__EXERCISE REQUIREMENTS__: Reproduce every line of the records below word for word, omitting the pictures from your answer.

Collection entries:

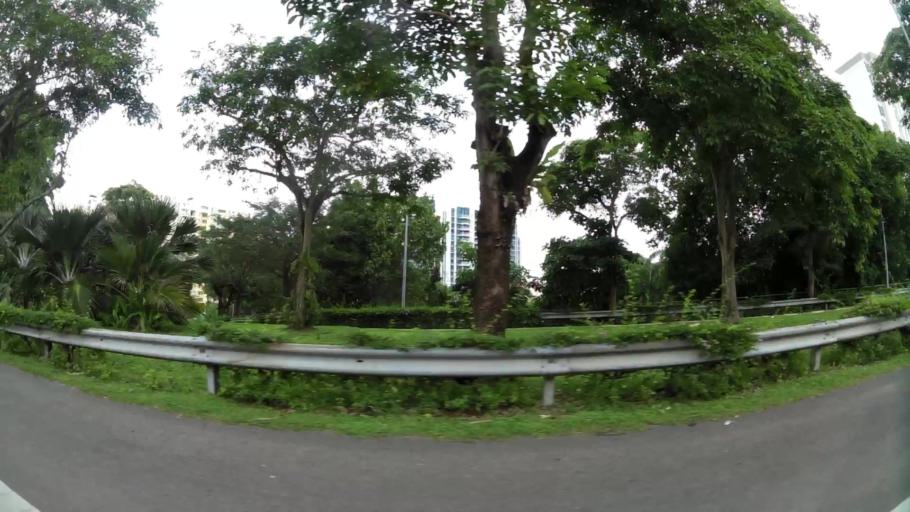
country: MY
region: Johor
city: Kampung Pasir Gudang Baru
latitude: 1.3717
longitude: 103.9403
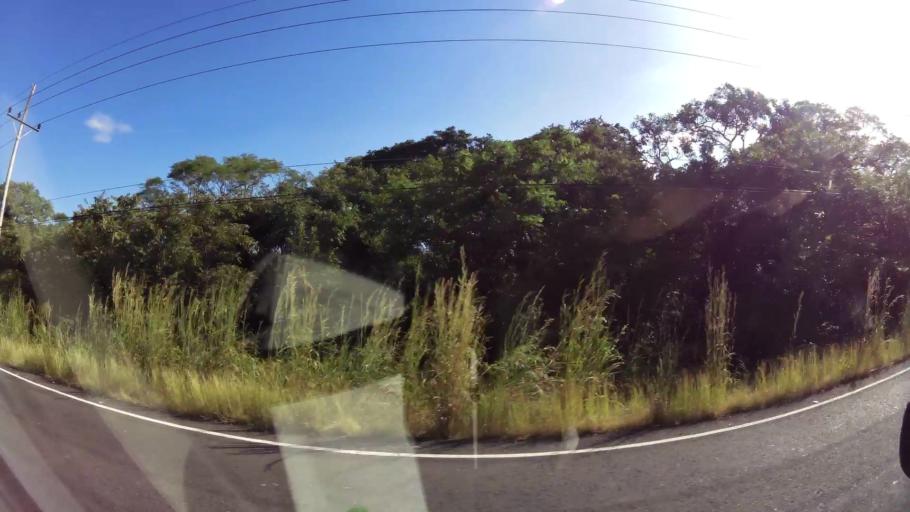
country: CR
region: Guanacaste
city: Sardinal
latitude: 10.5665
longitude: -85.6006
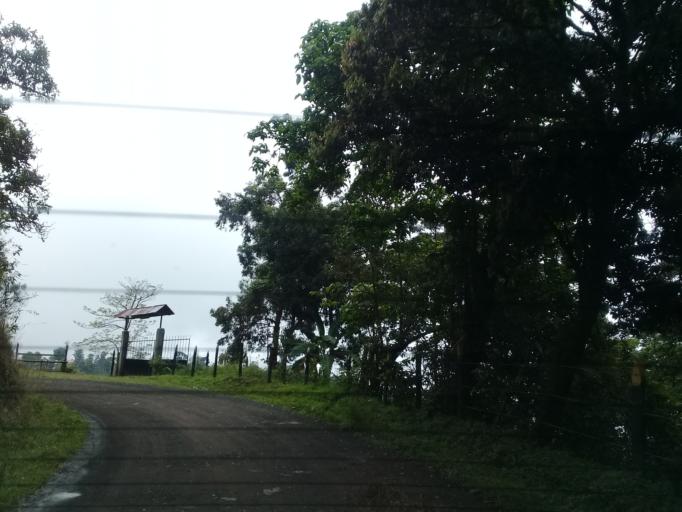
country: CO
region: Cundinamarca
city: Quipile
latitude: 4.7216
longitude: -74.5561
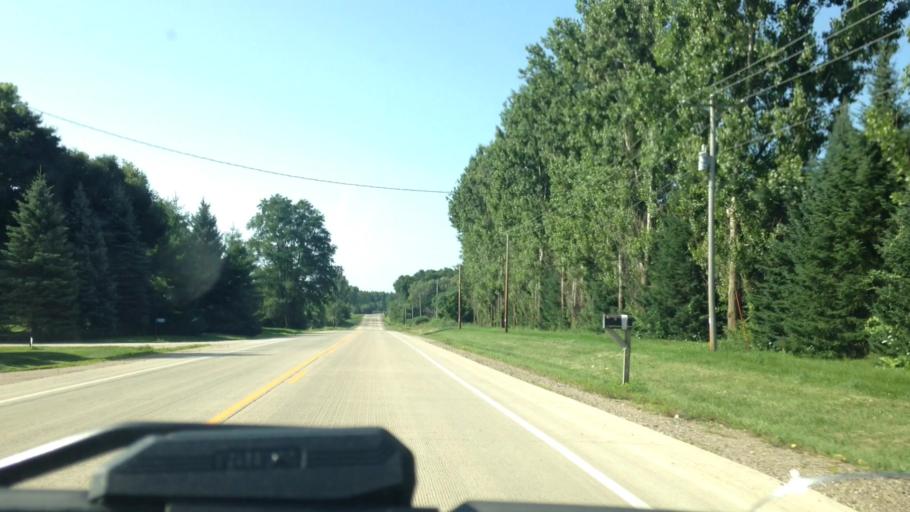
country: US
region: Wisconsin
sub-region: Dodge County
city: Mayville
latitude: 43.4638
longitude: -88.5614
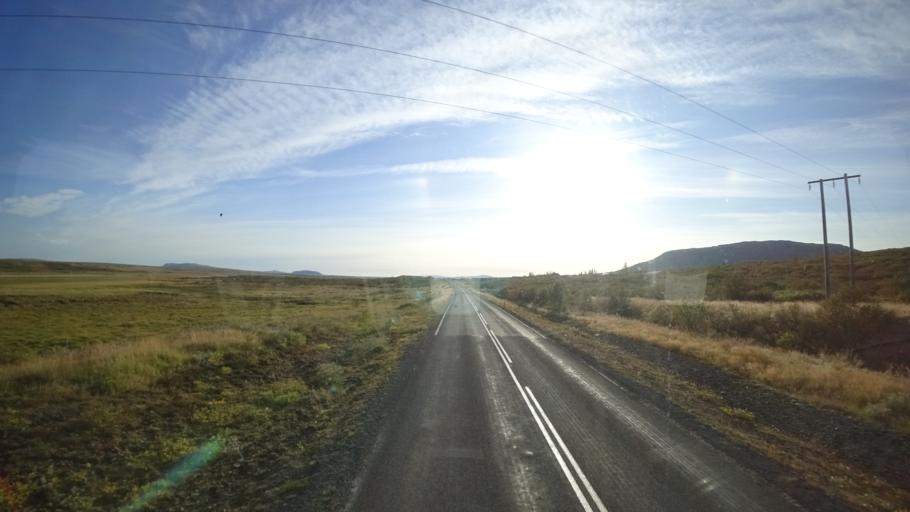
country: IS
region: South
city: Selfoss
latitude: 64.2561
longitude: -20.4808
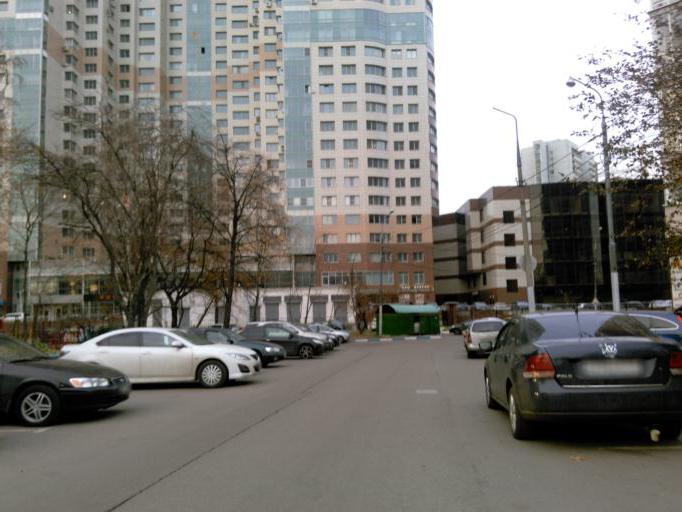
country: RU
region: Moscow
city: Troparevo
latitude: 55.6603
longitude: 37.5099
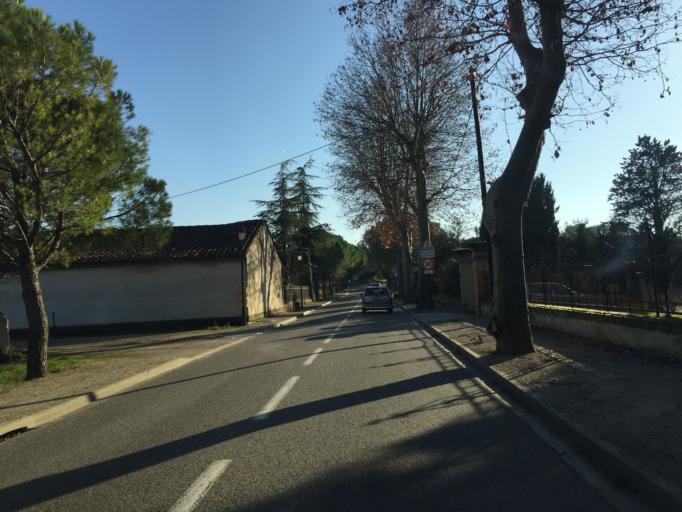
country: FR
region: Provence-Alpes-Cote d'Azur
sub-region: Departement du Vaucluse
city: Sainte-Cecile-les-Vignes
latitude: 44.2387
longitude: 4.8838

__RESPONSE TO THIS EXERCISE__:
country: MY
region: Johor
city: Kampung Pasir Gudang Baru
latitude: 1.3717
longitude: 103.9403
country: CR
region: Guanacaste
city: Sardinal
latitude: 10.5665
longitude: -85.6006
country: CO
region: Cundinamarca
city: Quipile
latitude: 4.7216
longitude: -74.5561
country: US
region: Wisconsin
sub-region: Dodge County
city: Mayville
latitude: 43.4638
longitude: -88.5614
country: IS
region: South
city: Selfoss
latitude: 64.2561
longitude: -20.4808
country: RU
region: Moscow
city: Troparevo
latitude: 55.6603
longitude: 37.5099
country: FR
region: Provence-Alpes-Cote d'Azur
sub-region: Departement du Vaucluse
city: Sainte-Cecile-les-Vignes
latitude: 44.2387
longitude: 4.8838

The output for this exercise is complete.